To calculate the heat absorbed by the solution, you can use the equation:
q = m * c * ΔT
Where:
q = heat absorbed by the solution
m = mass of the solution
c = specific heat capacity of water
ΔT = change in temperature of the solution
First, let's calculate the mass of the solution:
mass of the solution = mass of solid + mass of water
mass of the solution = 31.2 g + 289 g
mass of the solution = 320.2 g
Next, calculate the change in temperature of the solution:
ΔT = final temperature - initial temperature
ΔT = 24.40 °C - 23.00 °C
ΔT = 1.40 °C
Now, substitute the values into the equation:
q = 320.2 g * 4.184 J/(g·°C) * 1.40 °C
q = 1888.9248 J
Therefore, the heat absorbed by the solution is approximately 1888.92 J.

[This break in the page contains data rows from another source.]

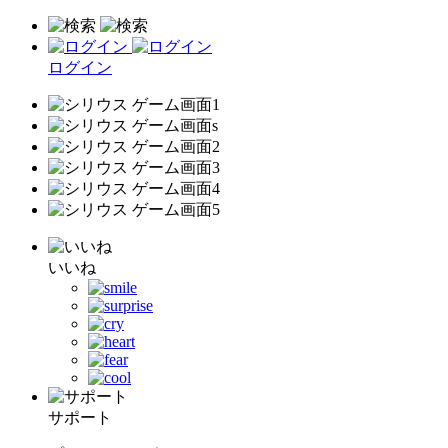
ログイン
いいね
サポート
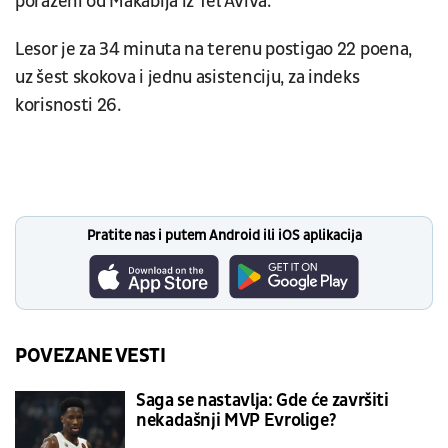
poraženi od Makabija iz Tel Aviva.
Lesor je za 34 minuta na terenu postigao 22 poena,
uz šest skokova i jednu asistenciju, za indeks
korisnosti 26.
Pratite nas i putem Android ili iOS aplikacija
POVEZANE VESTI
Saga se nastavlja: Gde će završiti
nekadašnji MVP Evrolige?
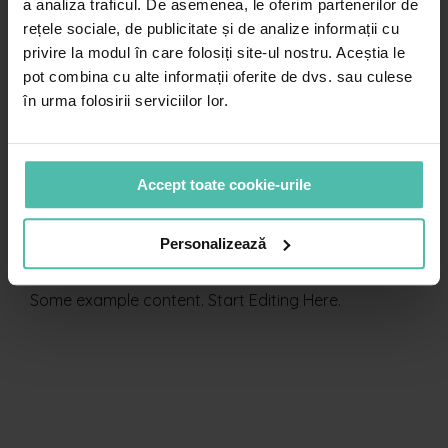
a analiza traficul. De asemenea, le oferim partenerilor de
rețele sociale, de publicitate și de analize informații cu
privire la modul în care folosiți site-ul nostru. Aceștia le
pot combina cu alte informații oferite de dvs. sau culese
în urma folosirii serviciilor lor.
Accept toate cookie-urile
Titlu
Personalizează
Some example content. Start Editing Here.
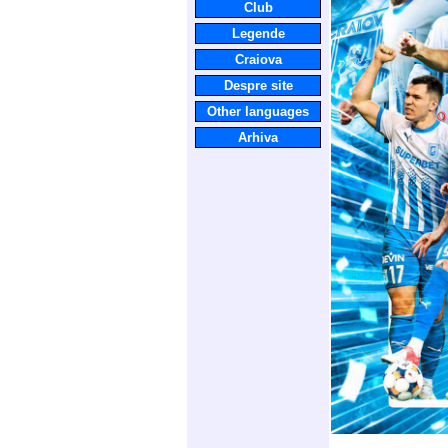
Club
Legende
Craiova
Despre site
Other languages
Arhiva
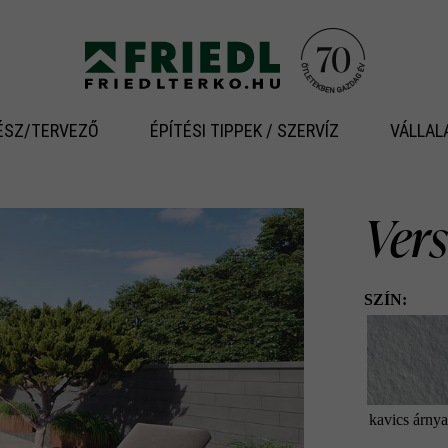
ÉSZ/TERVEZŐ
ÉPÍTÉSI TIPPEK / SZERVÍZ
VÁLLAL
Ver
SZÍN:
kavics árnya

To calculate the heat absorbed by the solution, you can use the formula:
q = m * c * ΔT
where:
q = heat absorbed by the solution
m = mass of the solution
c = specific heat of the solution
ΔT = change in temperature of the solution
First, let's calculate the mass of the solution:
mass of solution = mass of water + mass of X
mass of solution = 289 g + 31.2 g
mass of solution = 320.2 g
Now, we can calculate the change in temperature:
ΔT = final temperature - initial temperature
ΔT = 24.40 °C - 23.00 °C
ΔT = 1.40 °C
Since the solution has the same specific heat as water, we can use the specific heat of water (4.184 J/(g·°C)) for our calculation.
Plugging the values into the formula:
q = 320.2 g * 4.184 J/(g·°C) * 1.40 °C
Calculating this expression gives us the amount of heat absorbed by the solution.